┏━━
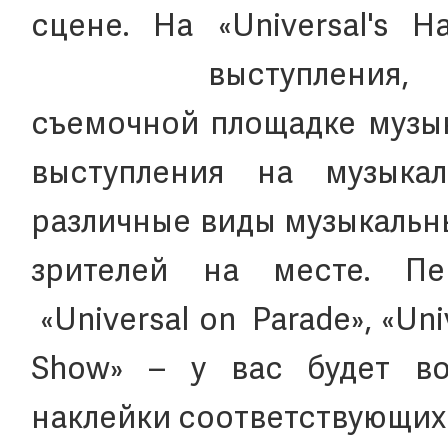
сцене. На «Universal's H
выступлени
съемочной площадке музык
выступления на музыка
различные виды музыкальн
зрителей на месте. П
«Universal on Parade», «Univ
Show» – у вас будет во
наклейки соответствующих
┗━━
Output exactly the lines of the data that run from the one containing "зрителей на месте. П" to the very last line, and no others.

Solution to the exercise ->
зрителей на месте. П
«Universal on Parade», «Univ
Show» – у вас будет во
наклейки соответствующих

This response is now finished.